I need to work on an actual layout of the terrarium before I start gathering supplies. Also my female is quite possibly gravid right now so I won't be redoing her enclosure for a while. I have time to plan. I am well informed on T. stirmi care.  Feel free to post pictures of enclosures that may help me in designing mine.


----------



## eldondominicano (Jan 17, 2015)




----------



## ARACHNO-SMACK48 (Jan 17, 2015)

That is a nice hide. I will probably position the hide in the center of the terrarium though. Also I would want it to look less tropic and more earthy/ woodlands like.  I was thinking of doing something similar to the hide robc used for his Blondi " Zilla" and feature on his youtube channel instead of a stone hide ( minus the greenery)

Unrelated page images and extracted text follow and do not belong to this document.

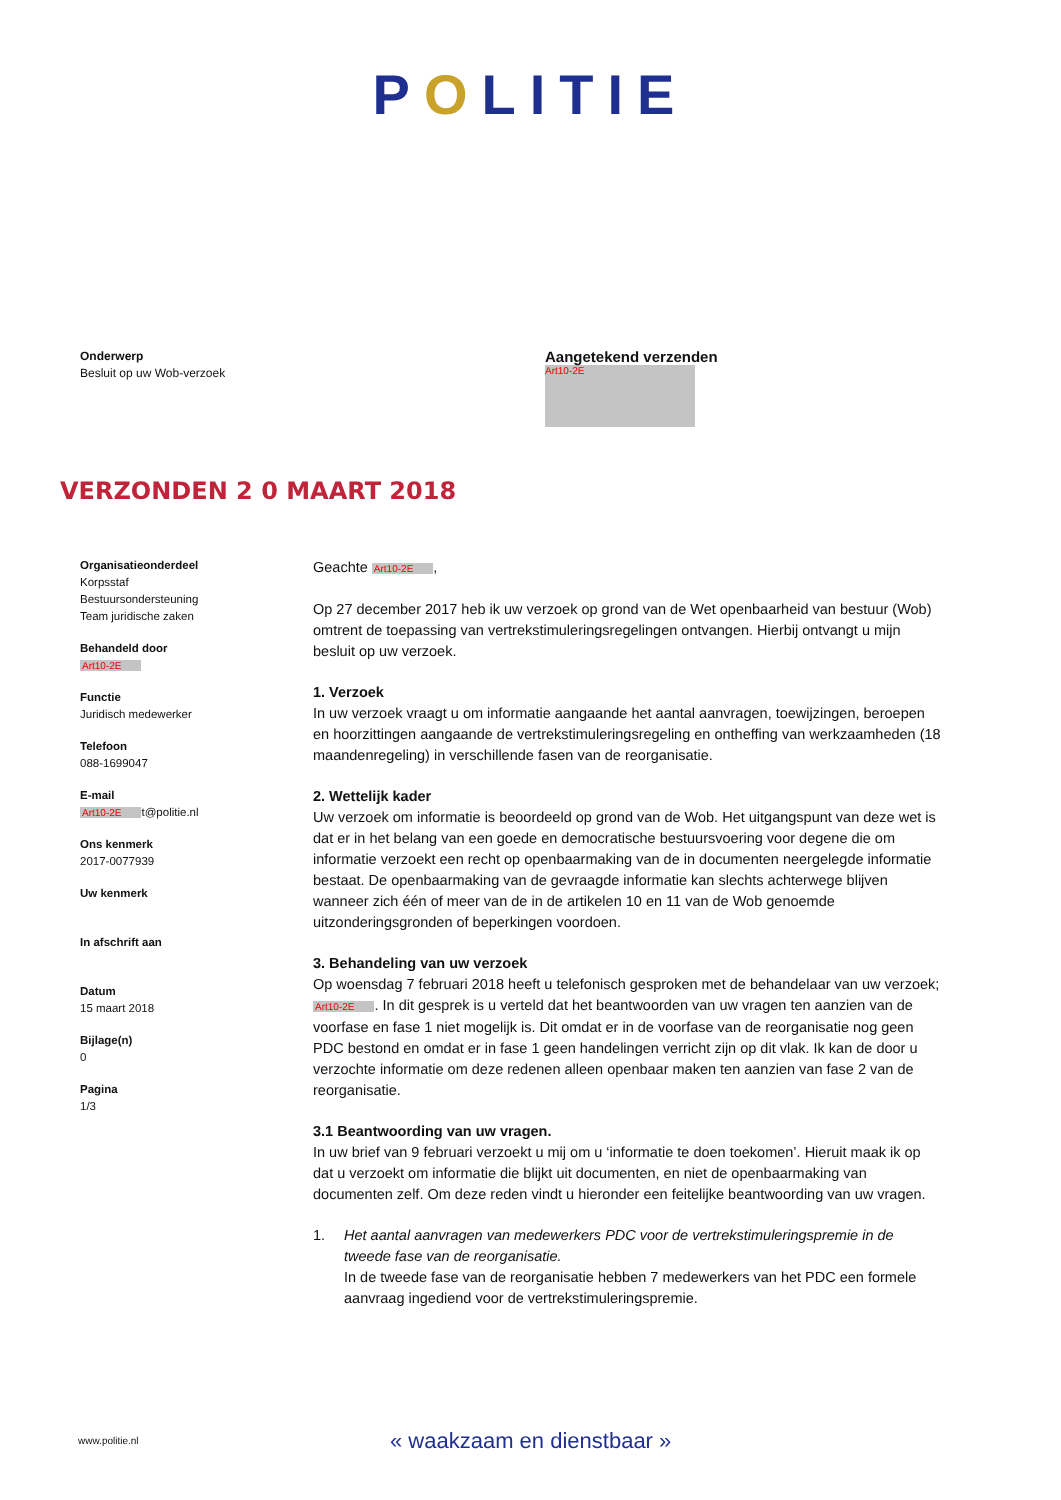POLITIE
Onderwerp
Besluit op uw Wob-verzoek
Aangetekend verzenden
Art10-2E
VERZONDEN 2 0 MAART 2018
Organisatieonderdeel
Korpsstaf
Bestuursondersteuning
Team juridische zaken
Behandeld door
Art10-2E
Functie
Juridisch medewerker
Telefoon
088-1699047
E-mail
Art10-2E t@politie.nl
Ons kenmerk
2017-0077939
Uw kenmerk
In afschrift aan
Datum
15 maart 2018
Bijlage(n)
0
Pagina
1/3
Geachte Art10-2E,
Op 27 december 2017 heb ik uw verzoek op grond van de Wet openbaarheid van bestuur (Wob) omtrent de toepassing van vertrekstimuleringsregelingen ontvangen. Hierbij ontvangt u mijn besluit op uw verzoek.
1. Verzoek
In uw verzoek vraagt u om informatie aangaande het aantal aanvragen, toewijzingen, beroepen en hoorzittingen aangaande de vertrekstimuleringsregeling en ontheffing van werkzaamheden (18 maandenregeling) in verschillende fasen van de reorganisatie.
2. Wettelijk kader
Uw verzoek om informatie is beoordeeld op grond van de Wob. Het uitgangspunt van deze wet is dat er in het belang van een goede en democratische bestuursvoering voor degene die om informatie verzoekt een recht op openbaarmaking van de in documenten neergelegde informatie bestaat. De openbaarmaking van de gevraagde informatie kan slechts achterwege blijven wanneer zich één of meer van de in de artikelen 10 en 11 van de Wob genoemde uitzonderingsgronden of beperkingen voordoen.
3. Behandeling van uw verzoek
Op woensdag 7 februari 2018 heeft u telefonisch gesproken met de behandelaar van uw verzoek; Art10-2E. In dit gesprek is u verteld dat het beantwoorden van uw vragen ten aanzien van de voorfase en fase 1 niet mogelijk is. Dit omdat er in de voorfase van de reorganisatie nog geen PDC bestond en omdat er in fase 1 geen handelingen verricht zijn op dit vlak. Ik kan de door u verzochte informatie om deze redenen alleen openbaar maken ten aanzien van fase 2 van de reorganisatie.
3.1 Beantwoording van uw vragen.
In uw brief van 9 februari verzoekt u mij om u ‘informatie te doen toekomen’. Hieruit maak ik op dat u verzoekt om informatie die blijkt uit documenten, en niet de openbaarmaking van documenten zelf. Om deze reden vindt u hieronder een feitelijke beantwoording van uw vragen.
1. Het aantal aanvragen van medewerkers PDC voor de vertrekstimuleringspremie in de tweede fase van de reorganisatie.
In de tweede fase van de reorganisatie hebben 7 medewerkers van het PDC een formele aanvraag ingediend voor de vertrekstimuleringspremie.
www.politie.nl « waakzaam en dienstbaar »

---------- Post added 01-17-2015 at 12:20 PM ----------

https://www.google.com/search?q=125...youtube.com%2Fwatch%3Fv%3DHxvgoyJgMW0;480;360
This is the hide that robc used before putting in vegetation.


----------



## eldondominicano (Jan 17, 2015)

ARACHNO-SMACK48 said:


> That is a nice hide. I will probably position the hide in the center of the terrarium though. Also I would want it to look less tropic and more earthy/ woodlands like.  I was thinking of doing something similar to the hide robc used for his Blondi " Zilla" and feature on his youtube channel instead of a stone hide ( minus the greenery)

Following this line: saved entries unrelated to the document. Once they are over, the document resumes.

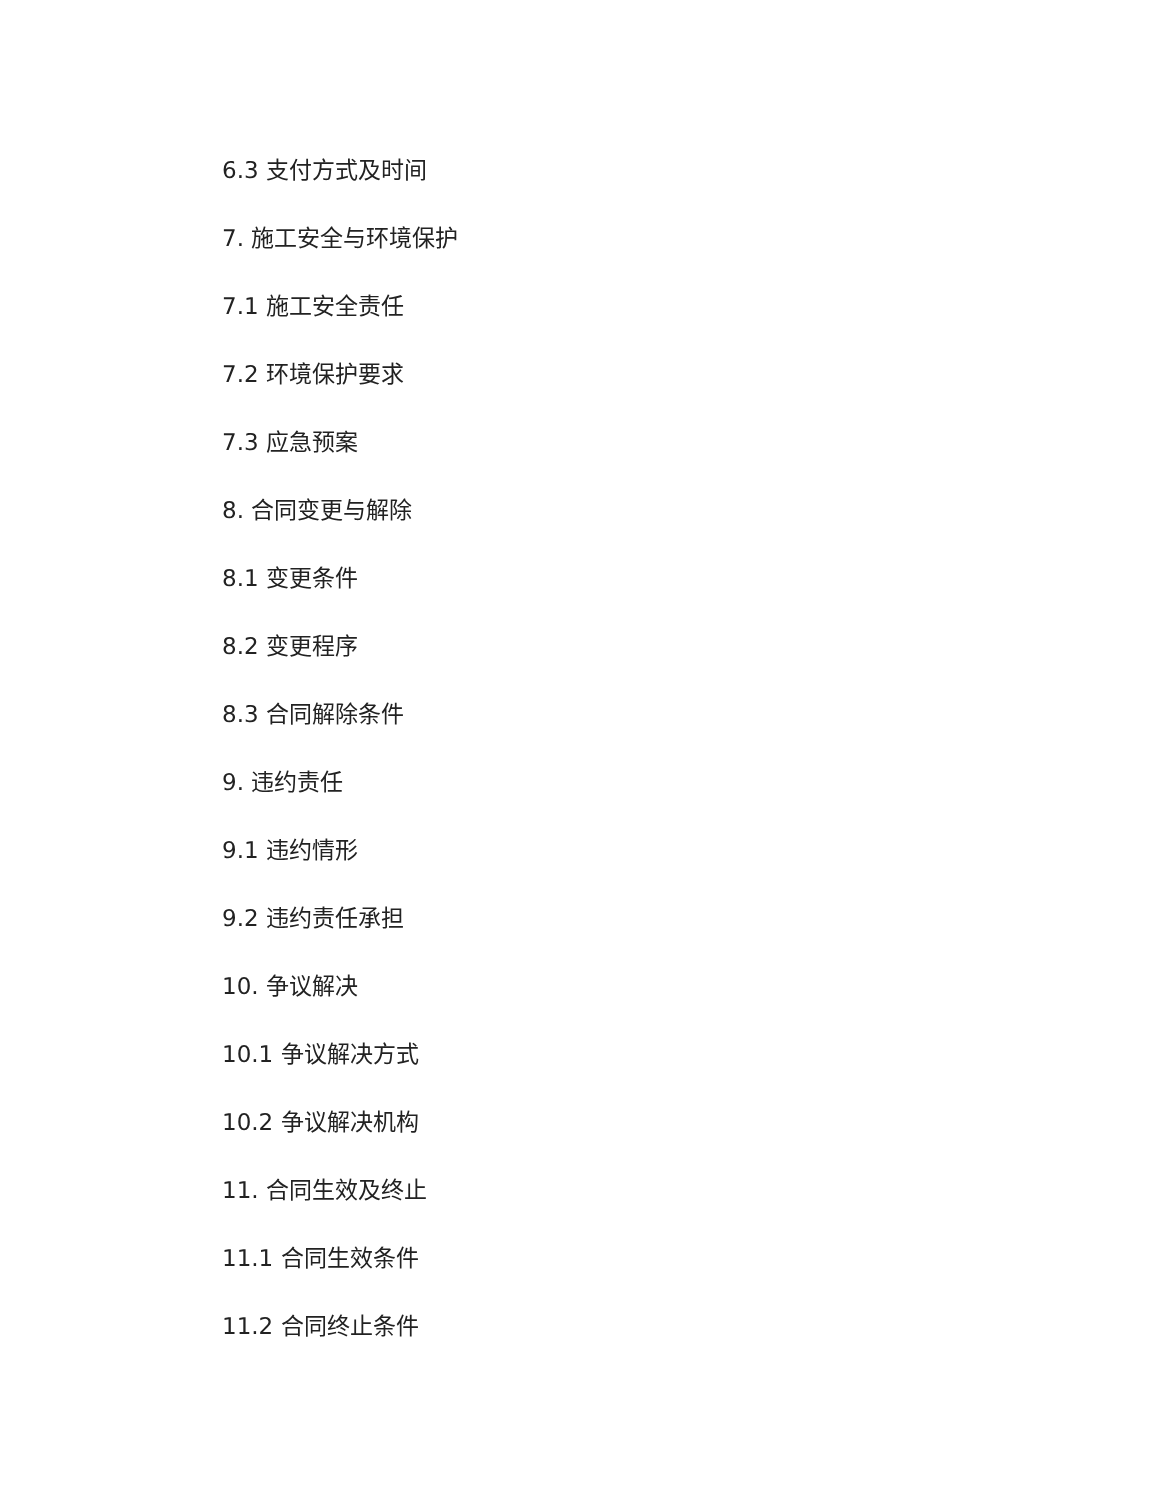6.3 支付方式及时间
7. 施工安全与环境保护
7.1 施工安全责任
7.2 环境保护要求
7.3 应急预案
8. 合同变更与解除
8.1 变更条件
8.2 变更程序
8.3 合同解除条件
9. 违约责任
9.1 违约情形
9.2 违约责任承担
10. 争议解决
10.1 争议解决方式
10.2 争议解决机构
11. 合同生效及终止
11.1 合同生效条件
11.2 合同终止条件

Ahh I see.. Yea the lighting in the pic is not that light for the enclosure now either.. Its not exactly what I would call proffesional lol, but I hope it helps limit down what you want.. Yes i went for more of a tropical look. If I can find anything else to help I letyou know


----------



## ARACHNO-SMACK48 (Jan 17, 2015)

As previously stated I am going for the eerie forest look. I also want the burrow to be the center of attention. Thanks for the help!

Reactions: Like 1


----------



## Chainsaw Reptiles (Jan 18, 2015)

Ooo Nice Im Gunna Start Work On A Hungergames Theme One Soon


----------



## Sana (Feb 5, 2015)

Coming from an odd point of view here, but to me a lot of what creates an eerie look versus a more tropical natural look is in the angle, direction, and color of the lighting.  The same basic adornments would be used in either case, but the light sets the tone.  I'm a theatrical lighting designer though, so that's what I see when I look at the links.


----------



## Ellenantula (Feb 5, 2015)

Sana said:


> Coming from an odd point of view here, but to me a lot of what creates an eerie look versus a more tropical natural look is in the angle, direction, and color of the lighting.  The same basic adornments would be used in either case, but the light sets the tone.  I'm a theatrical lighting designer though, so that's what I see when I look at the links.


Agreed that lighting can set the mood.  A Firebolt or Nimbus 2000 leaning in a corner would help cement the theme too.  Maybe a dragon.  Something to say magical - eerie.  But the ultimate would be if it were all webbed up too.


----------